Records from a dataset
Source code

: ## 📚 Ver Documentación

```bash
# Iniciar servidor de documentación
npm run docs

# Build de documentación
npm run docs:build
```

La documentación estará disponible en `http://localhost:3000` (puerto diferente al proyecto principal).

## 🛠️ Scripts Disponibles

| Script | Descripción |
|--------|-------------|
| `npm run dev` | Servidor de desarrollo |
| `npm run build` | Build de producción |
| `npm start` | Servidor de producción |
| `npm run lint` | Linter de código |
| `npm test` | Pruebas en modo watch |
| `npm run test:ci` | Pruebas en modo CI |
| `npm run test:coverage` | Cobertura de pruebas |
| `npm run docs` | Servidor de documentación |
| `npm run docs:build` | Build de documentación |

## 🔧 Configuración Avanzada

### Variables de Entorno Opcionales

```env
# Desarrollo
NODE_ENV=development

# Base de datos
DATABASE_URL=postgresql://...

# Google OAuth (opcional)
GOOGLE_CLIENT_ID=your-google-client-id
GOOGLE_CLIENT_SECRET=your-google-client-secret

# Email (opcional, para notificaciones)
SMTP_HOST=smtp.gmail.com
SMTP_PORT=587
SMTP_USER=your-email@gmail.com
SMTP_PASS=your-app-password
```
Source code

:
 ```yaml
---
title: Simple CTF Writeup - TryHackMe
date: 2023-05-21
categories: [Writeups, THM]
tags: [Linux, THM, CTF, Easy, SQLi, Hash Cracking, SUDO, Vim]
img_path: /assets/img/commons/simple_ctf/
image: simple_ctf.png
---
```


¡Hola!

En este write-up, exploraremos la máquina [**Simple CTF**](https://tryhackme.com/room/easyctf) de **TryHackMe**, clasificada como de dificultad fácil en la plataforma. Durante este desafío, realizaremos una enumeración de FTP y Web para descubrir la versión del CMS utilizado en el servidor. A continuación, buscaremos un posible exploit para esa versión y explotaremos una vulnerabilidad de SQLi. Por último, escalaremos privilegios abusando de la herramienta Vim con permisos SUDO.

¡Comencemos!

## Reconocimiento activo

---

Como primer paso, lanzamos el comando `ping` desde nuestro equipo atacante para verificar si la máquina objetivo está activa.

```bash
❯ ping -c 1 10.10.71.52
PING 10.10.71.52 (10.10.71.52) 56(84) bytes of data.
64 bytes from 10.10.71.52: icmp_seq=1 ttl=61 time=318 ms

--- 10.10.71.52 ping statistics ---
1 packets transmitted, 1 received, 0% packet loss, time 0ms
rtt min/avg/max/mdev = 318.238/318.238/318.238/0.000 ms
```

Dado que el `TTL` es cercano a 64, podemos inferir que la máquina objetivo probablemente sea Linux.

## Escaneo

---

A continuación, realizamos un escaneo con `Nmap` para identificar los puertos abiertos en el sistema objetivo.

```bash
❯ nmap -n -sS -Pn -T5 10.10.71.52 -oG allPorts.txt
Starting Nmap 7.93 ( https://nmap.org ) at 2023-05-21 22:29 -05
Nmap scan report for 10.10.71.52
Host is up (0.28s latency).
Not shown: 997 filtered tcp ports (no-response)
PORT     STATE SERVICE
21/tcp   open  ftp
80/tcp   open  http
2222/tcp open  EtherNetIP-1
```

INSTRUCTIONS FOR THE TASK
Across the records above, tally the lines that contain "your" and return the number alone.

ANSWER FOR THE TASK
4